Exercise goal: Rewrite the listing below, replacing each "PICO_BrushlessMotorControl" with "PICO_BLDC_MotorControl" and leaving everything else unchanged.

Data excerpts:

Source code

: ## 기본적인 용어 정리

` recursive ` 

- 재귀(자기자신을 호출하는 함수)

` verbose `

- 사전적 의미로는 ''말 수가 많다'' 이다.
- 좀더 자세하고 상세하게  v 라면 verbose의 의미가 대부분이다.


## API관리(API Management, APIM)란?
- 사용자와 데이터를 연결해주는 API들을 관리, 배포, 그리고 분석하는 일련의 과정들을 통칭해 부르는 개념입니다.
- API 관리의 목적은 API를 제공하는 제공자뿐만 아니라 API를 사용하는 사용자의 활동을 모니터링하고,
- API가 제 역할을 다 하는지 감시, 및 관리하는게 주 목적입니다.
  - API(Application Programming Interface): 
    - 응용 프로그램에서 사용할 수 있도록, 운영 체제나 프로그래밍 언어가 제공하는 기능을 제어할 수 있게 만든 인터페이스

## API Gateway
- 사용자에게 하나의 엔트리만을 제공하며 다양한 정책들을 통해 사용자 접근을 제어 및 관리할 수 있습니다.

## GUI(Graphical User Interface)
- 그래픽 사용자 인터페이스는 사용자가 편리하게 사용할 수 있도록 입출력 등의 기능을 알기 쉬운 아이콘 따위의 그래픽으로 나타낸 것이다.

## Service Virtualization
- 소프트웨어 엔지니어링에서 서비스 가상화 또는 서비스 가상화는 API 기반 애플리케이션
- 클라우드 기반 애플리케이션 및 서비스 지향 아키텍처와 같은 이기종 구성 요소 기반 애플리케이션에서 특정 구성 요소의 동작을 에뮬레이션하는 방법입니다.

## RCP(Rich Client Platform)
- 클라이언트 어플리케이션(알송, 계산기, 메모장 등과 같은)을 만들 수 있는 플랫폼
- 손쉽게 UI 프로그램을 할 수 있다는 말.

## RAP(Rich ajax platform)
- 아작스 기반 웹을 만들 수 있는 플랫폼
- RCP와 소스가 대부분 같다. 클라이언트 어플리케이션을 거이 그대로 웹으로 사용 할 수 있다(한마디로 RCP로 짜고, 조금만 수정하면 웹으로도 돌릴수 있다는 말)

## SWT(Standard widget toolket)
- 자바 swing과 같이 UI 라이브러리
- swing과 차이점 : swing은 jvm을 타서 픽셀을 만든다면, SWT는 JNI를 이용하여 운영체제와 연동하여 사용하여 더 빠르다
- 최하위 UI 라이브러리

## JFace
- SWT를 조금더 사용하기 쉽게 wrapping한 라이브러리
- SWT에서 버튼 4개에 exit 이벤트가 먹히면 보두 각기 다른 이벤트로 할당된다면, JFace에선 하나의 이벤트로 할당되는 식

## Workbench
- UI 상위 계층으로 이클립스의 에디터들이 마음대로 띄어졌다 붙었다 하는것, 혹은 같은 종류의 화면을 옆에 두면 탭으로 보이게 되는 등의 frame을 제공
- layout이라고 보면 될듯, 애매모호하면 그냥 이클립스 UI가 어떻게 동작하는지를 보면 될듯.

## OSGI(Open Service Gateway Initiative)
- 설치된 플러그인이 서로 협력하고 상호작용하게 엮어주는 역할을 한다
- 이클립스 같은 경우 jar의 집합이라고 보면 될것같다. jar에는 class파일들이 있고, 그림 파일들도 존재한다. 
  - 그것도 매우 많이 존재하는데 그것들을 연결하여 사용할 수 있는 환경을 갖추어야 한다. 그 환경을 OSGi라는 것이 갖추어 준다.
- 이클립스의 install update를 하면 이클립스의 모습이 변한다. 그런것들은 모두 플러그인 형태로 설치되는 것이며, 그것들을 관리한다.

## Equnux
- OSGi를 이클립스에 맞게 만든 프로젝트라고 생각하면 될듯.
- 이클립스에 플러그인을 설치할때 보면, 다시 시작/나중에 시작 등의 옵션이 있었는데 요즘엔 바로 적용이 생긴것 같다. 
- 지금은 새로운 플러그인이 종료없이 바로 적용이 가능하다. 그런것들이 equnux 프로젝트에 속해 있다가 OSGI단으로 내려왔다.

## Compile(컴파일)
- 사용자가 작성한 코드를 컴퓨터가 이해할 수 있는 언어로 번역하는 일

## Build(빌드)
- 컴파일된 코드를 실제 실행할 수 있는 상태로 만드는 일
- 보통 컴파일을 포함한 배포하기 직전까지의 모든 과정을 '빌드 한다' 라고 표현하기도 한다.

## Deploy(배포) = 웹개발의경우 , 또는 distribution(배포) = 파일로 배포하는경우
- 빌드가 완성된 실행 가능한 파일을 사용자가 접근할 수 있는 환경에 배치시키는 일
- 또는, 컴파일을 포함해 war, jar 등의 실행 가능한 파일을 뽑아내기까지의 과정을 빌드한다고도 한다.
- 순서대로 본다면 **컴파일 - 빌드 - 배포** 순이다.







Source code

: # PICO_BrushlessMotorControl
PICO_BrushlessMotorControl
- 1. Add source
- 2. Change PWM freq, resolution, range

Solution for this problem:
Source code

: ## 기본적인 용어 정리

` recursive ` 

- 재귀(자기자신을 호출하는 함수)

` verbose `

- 사전적 의미로는 ''말 수가 많다'' 이다.
- 좀더 자세하고 상세하게  v 라면 verbose의 의미가 대부분이다.


## API관리(API Management, APIM)란?
- 사용자와 데이터를 연결해주는 API들을 관리, 배포, 그리고 분석하는 일련의 과정들을 통칭해 부르는 개념입니다.
- API 관리의 목적은 API를 제공하는 제공자뿐만 아니라 API를 사용하는 사용자의 활동을 모니터링하고,
- API가 제 역할을 다 하는지 감시, 및 관리하는게 주 목적입니다.
  - API(Application Programming Interface): 
    - 응용 프로그램에서 사용할 수 있도록, 운영 체제나 프로그래밍 언어가 제공하는 기능을 제어할 수 있게 만든 인터페이스

## API Gateway
- 사용자에게 하나의 엔트리만을 제공하며 다양한 정책들을 통해 사용자 접근을 제어 및 관리할 수 있습니다.

## GUI(Graphical User Interface)
- 그래픽 사용자 인터페이스는 사용자가 편리하게 사용할 수 있도록 입출력 등의 기능을 알기 쉬운 아이콘 따위의 그래픽으로 나타낸 것이다.

## Service Virtualization
- 소프트웨어 엔지니어링에서 서비스 가상화 또는 서비스 가상화는 API 기반 애플리케이션
- 클라우드 기반 애플리케이션 및 서비스 지향 아키텍처와 같은 이기종 구성 요소 기반 애플리케이션에서 특정 구성 요소의 동작을 에뮬레이션하는 방법입니다.

## RCP(Rich Client Platform)
- 클라이언트 어플리케이션(알송, 계산기, 메모장 등과 같은)을 만들 수 있는 플랫폼
- 손쉽게 UI 프로그램을 할 수 있다는 말.

## RAP(Rich ajax platform)
- 아작스 기반 웹을 만들 수 있는 플랫폼
- RCP와 소스가 대부분 같다. 클라이언트 어플리케이션을 거이 그대로 웹으로 사용 할 수 있다(한마디로 RCP로 짜고, 조금만 수정하면 웹으로도 돌릴수 있다는 말)

## SWT(Standard widget toolket)
- 자바 swing과 같이 UI 라이브러리
- swing과 차이점 : swing은 jvm을 타서 픽셀을 만든다면, SWT는 JNI를 이용하여 운영체제와 연동하여 사용하여 더 빠르다
- 최하위 UI 라이브러리

## JFace
- SWT를 조금더 사용하기 쉽게 wrapping한 라이브러리
- SWT에서 버튼 4개에 exit 이벤트가 먹히면 보두 각기 다른 이벤트로 할당된다면, JFace에선 하나의 이벤트로 할당되는 식

## Workbench
- UI 상위 계층으로 이클립스의 에디터들이 마음대로 띄어졌다 붙었다 하는것, 혹은 같은 종류의 화면을 옆에 두면 탭으로 보이게 되는 등의 frame을 제공
- layout이라고 보면 될듯, 애매모호하면 그냥 이클립스 UI가 어떻게 동작하는지를 보면 될듯.

## OSGI(Open Service Gateway Initiative)
- 설치된 플러그인이 서로 협력하고 상호작용하게 엮어주는 역할을 한다
- 이클립스 같은 경우 jar의 집합이라고 보면 될것같다. jar에는 class파일들이 있고, 그림 파일들도 존재한다. 
  - 그것도 매우 많이 존재하는데 그것들을 연결하여 사용할 수 있는 환경을 갖추어야 한다. 그 환경을 OSGi라는 것이 갖추어 준다.
- 이클립스의 install update를 하면 이클립스의 모습이 변한다. 그런것들은 모두 플러그인 형태로 설치되는 것이며, 그것들을 관리한다.

## Equnux
- OSGi를 이클립스에 맞게 만든 프로젝트라고 생각하면 될듯.
- 이클립스에 플러그인을 설치할때 보면, 다시 시작/나중에 시작 등의 옵션이 있었는데 요즘엔 바로 적용이 생긴것 같다. 
- 지금은 새로운 플러그인이 종료없이 바로 적용이 가능하다. 그런것들이 equnux 프로젝트에 속해 있다가 OSGI단으로 내려왔다.

## Compile(컴파일)
- 사용자가 작성한 코드를 컴퓨터가 이해할 수 있는 언어로 번역하는 일

## Build(빌드)
- 컴파일된 코드를 실제 실행할 수 있는 상태로 만드는 일
- 보통 컴파일을 포함한 배포하기 직전까지의 모든 과정을 '빌드 한다' 라고 표현하기도 한다.

## Deploy(배포) = 웹개발의경우 , 또는 distribution(배포) = 파일로 배포하는경우
- 빌드가 완성된 실행 가능한 파일을 사용자가 접근할 수 있는 환경에 배치시키는 일
- 또는, 컴파일을 포함해 war, jar 등의 실행 가능한 파일을 뽑아내기까지의 과정을 빌드한다고도 한다.
- 순서대로 본다면 **컴파일 - 빌드 - 배포** 순이다.







Source code

: # PICO_BLDC_MotorControl
PICO_BLDC_MotorControl
- 1. Add source
- 2. Change PWM freq, resolution, range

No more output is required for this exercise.